2. It is estimated that there are about 2.1 billion songbirds and near-passerines migrating between Europe and Africa. I have not had the luck of counting them myself, but these guys and these guys did.
3. Assume that birds migrate between 100 and 200 meters off the ground. If I got my basic trigonometry right, at that distance, the diameter of a full moon in a telescope should cover between 8 to 16 meters of this imaginary mist net (note that probably 300-500m is a more suitable range, and somoene even quoted 1500m. One still needs to validate the actual visibility of small passerines at such distances. In any case, the higher up, the more we can catch within our blinkers)

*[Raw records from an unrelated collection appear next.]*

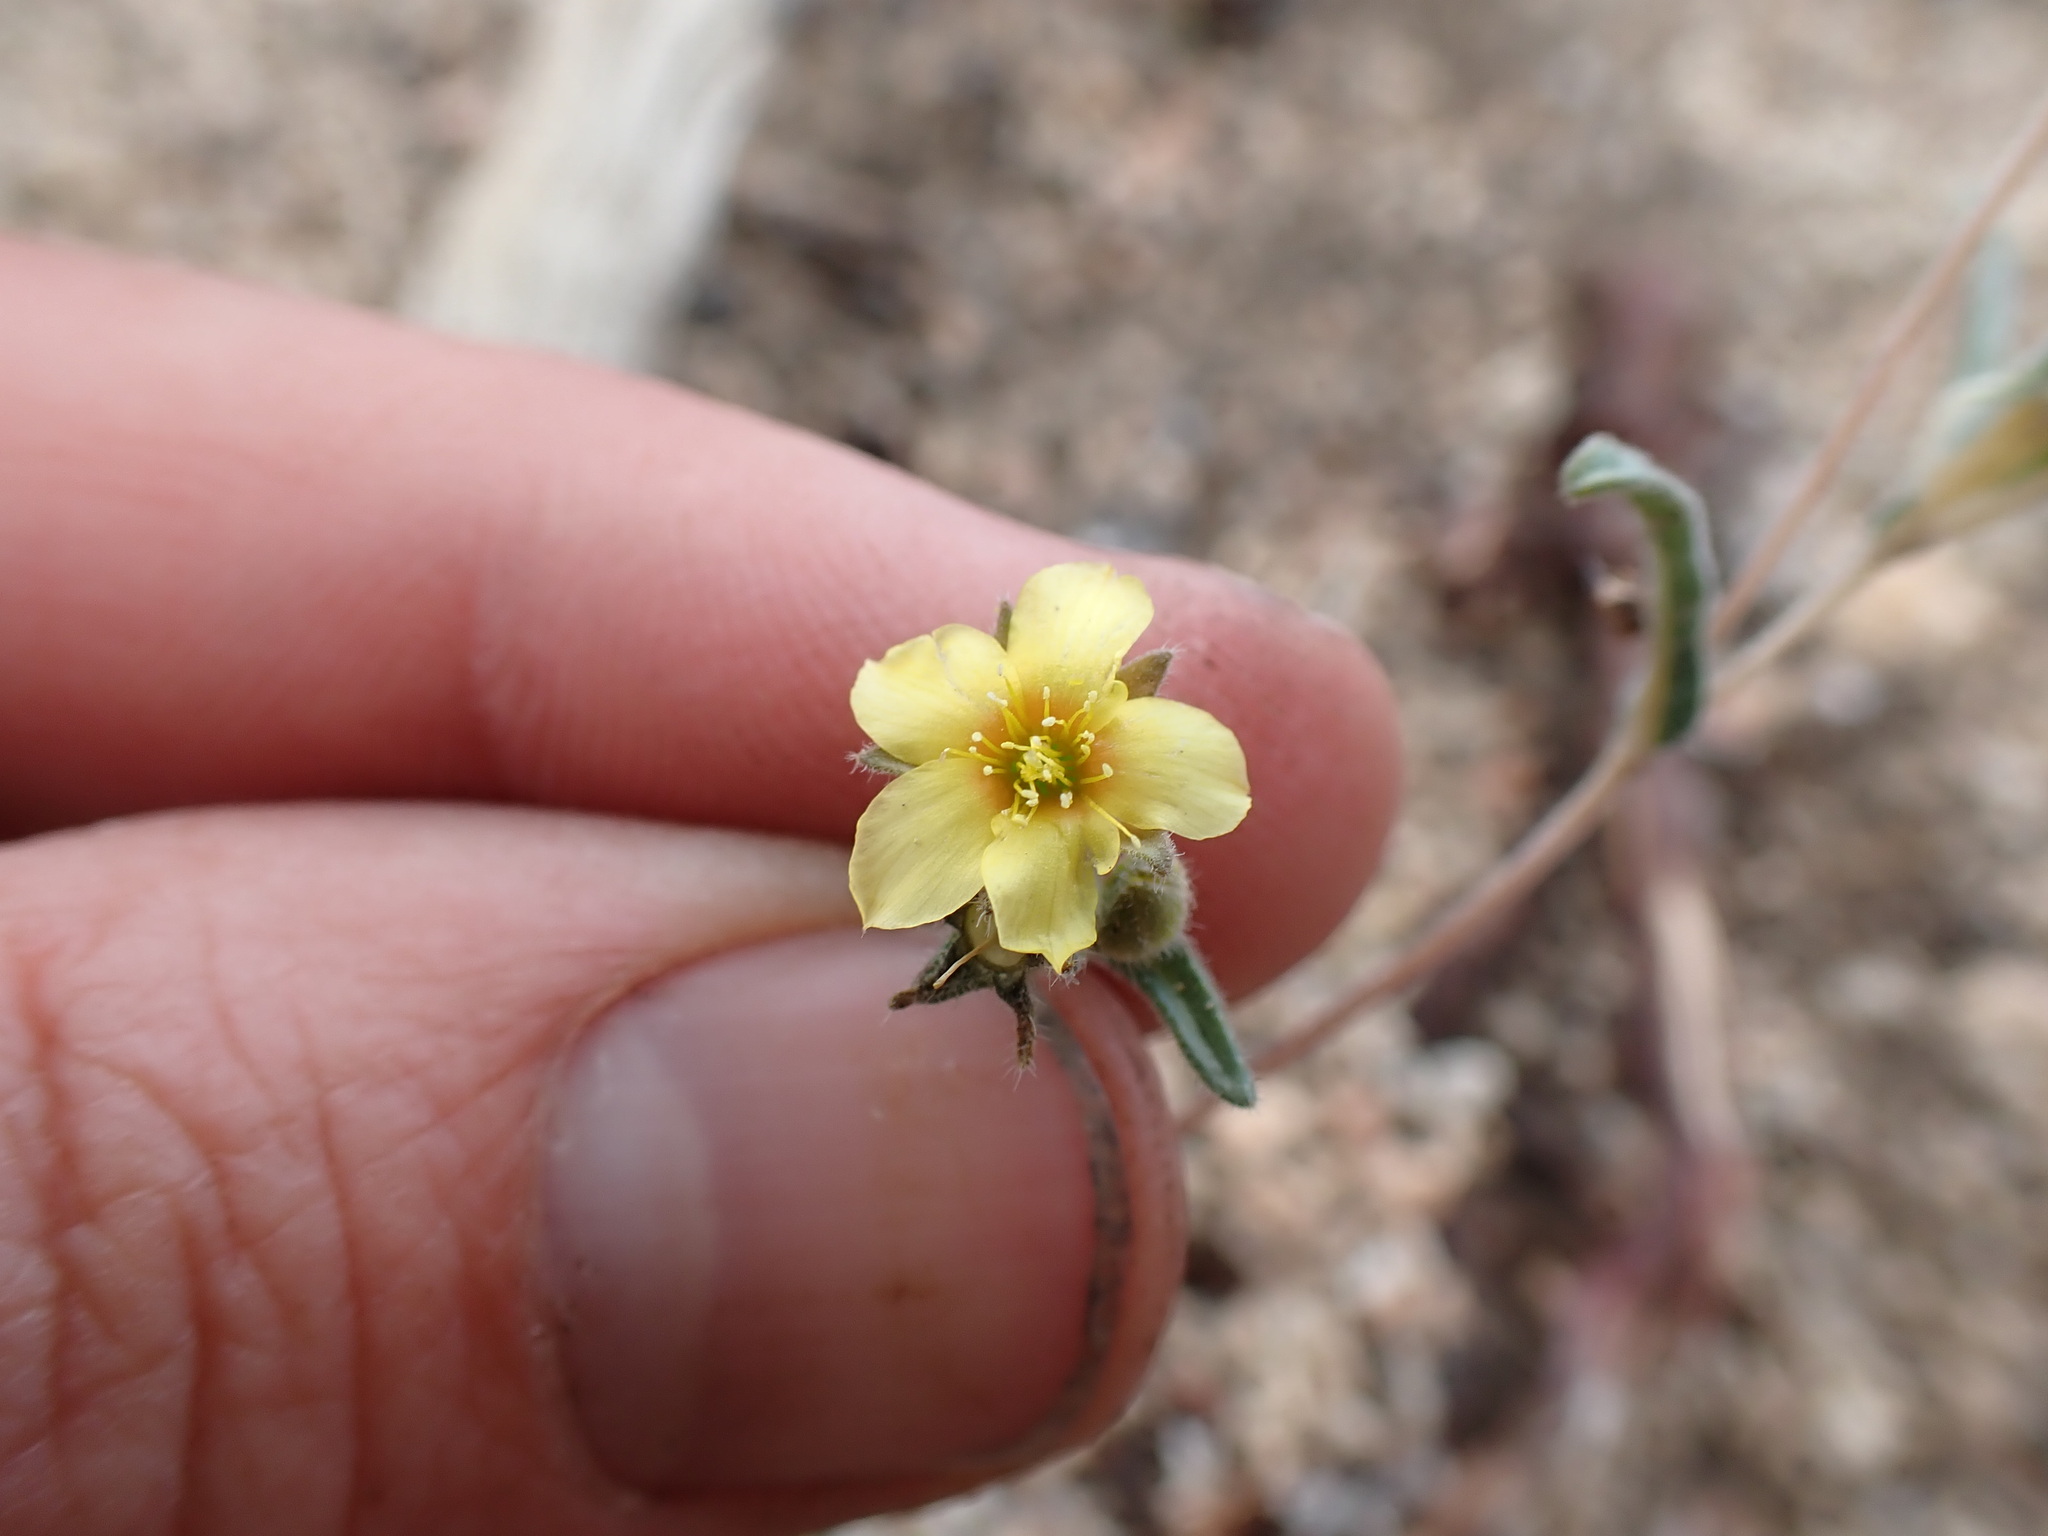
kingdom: Plantae
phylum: Tracheophyta
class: Magnoliopsida
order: Cornales
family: Loasaceae
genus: Mentzelia
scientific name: Mentzelia montana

4. If 2,100,000,000 birds cross our imaginary line of 2,365,000 meters then that gives you 887 birds per meter or 7000-14000 across the diameter of the moon.
5. Now consider a migration over a period of 80 days and the fact that you will miss 50% of the sightings because most of them will pass a different focus plane to where you are or they are too small to see (you will see some in focus, some out of focus and many you will miss).
Mother nature should yield an average of 40 – 80 bird sightings per night. Assuming a migration window of five hours that equates to 8 – 16 birds per hour. And if you live anywhere near the coast and see wildfowl then you can effectively double that number (these migrate during day as well).
Assumptions aside, in principle, that is not too bad. Particularly for those that have acquired the zen to endure the barren spells typical of sea watching.
Just try not to hold on to your breath for too long.